» **Task**:
Copy out each of the items below word for word, without the pictures.

BEGIN Data supplied

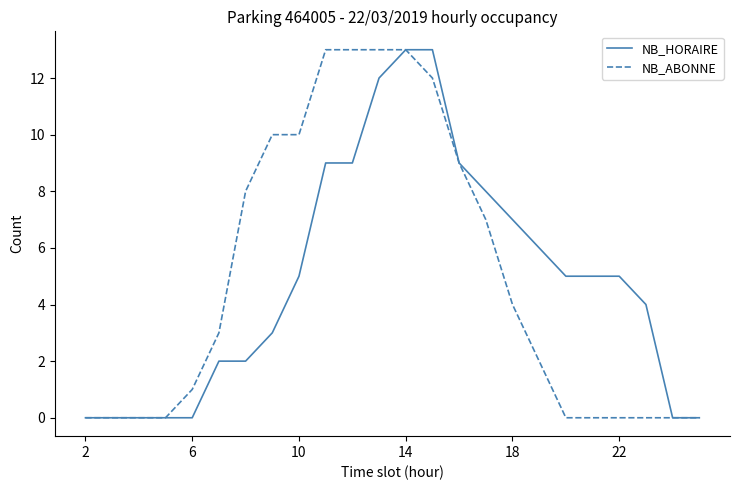

What is the greatest value displayed?

13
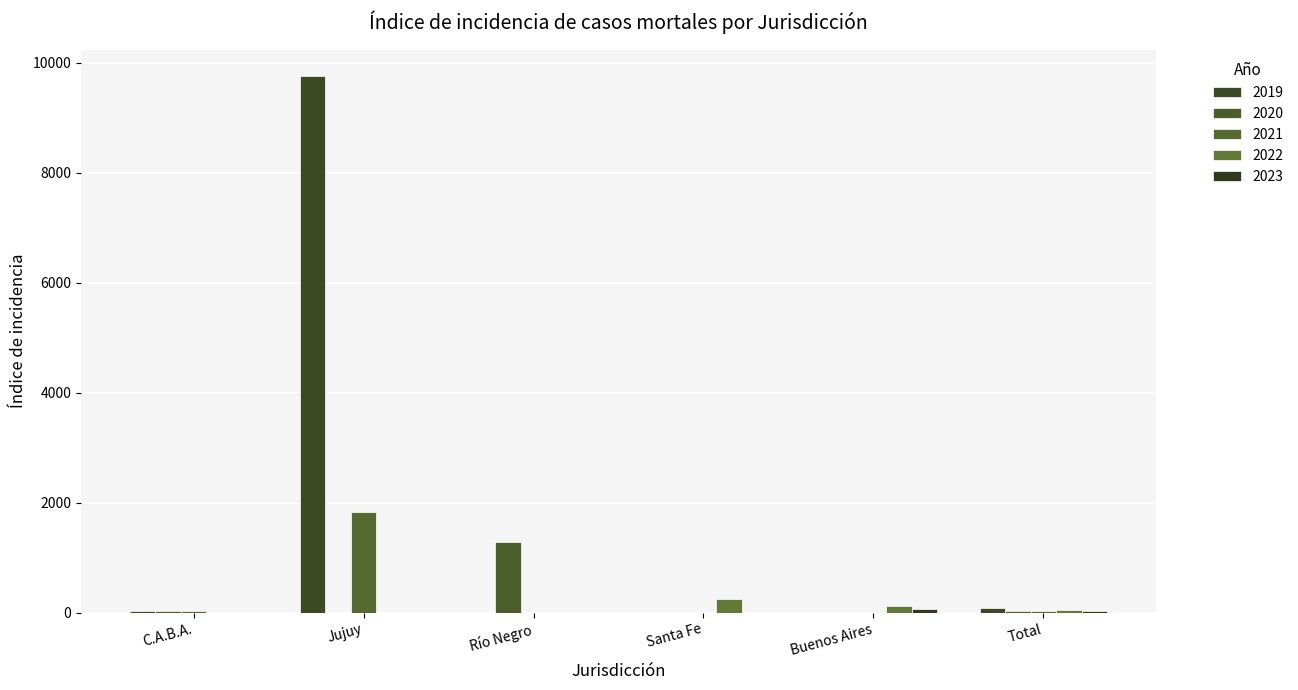

How many series are shown in this chart?

5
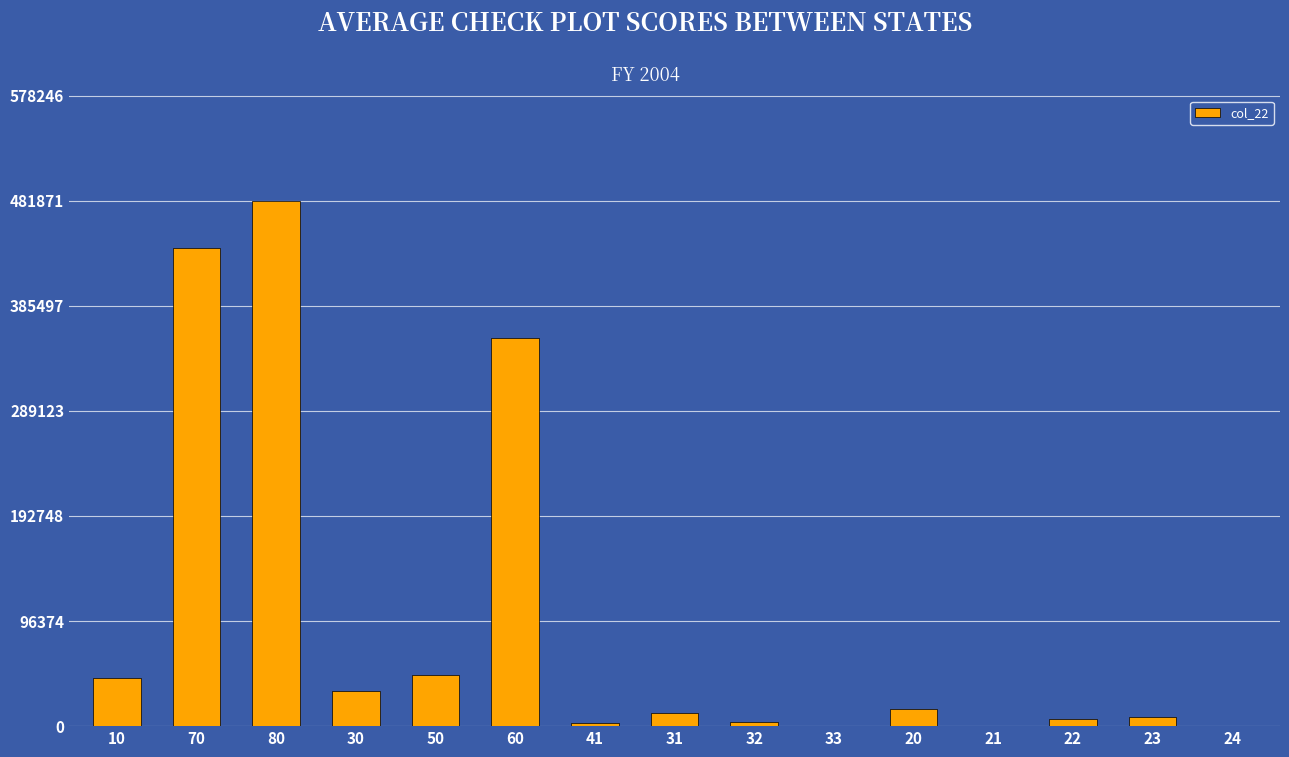

The value at 10 is 43791. True or false?

True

END Data supplied

» **Answer to this exercise**:
What is the greatest value displayed?

13

How many series are shown in this chart?

5

The value at 10 is 43791. True or false?

True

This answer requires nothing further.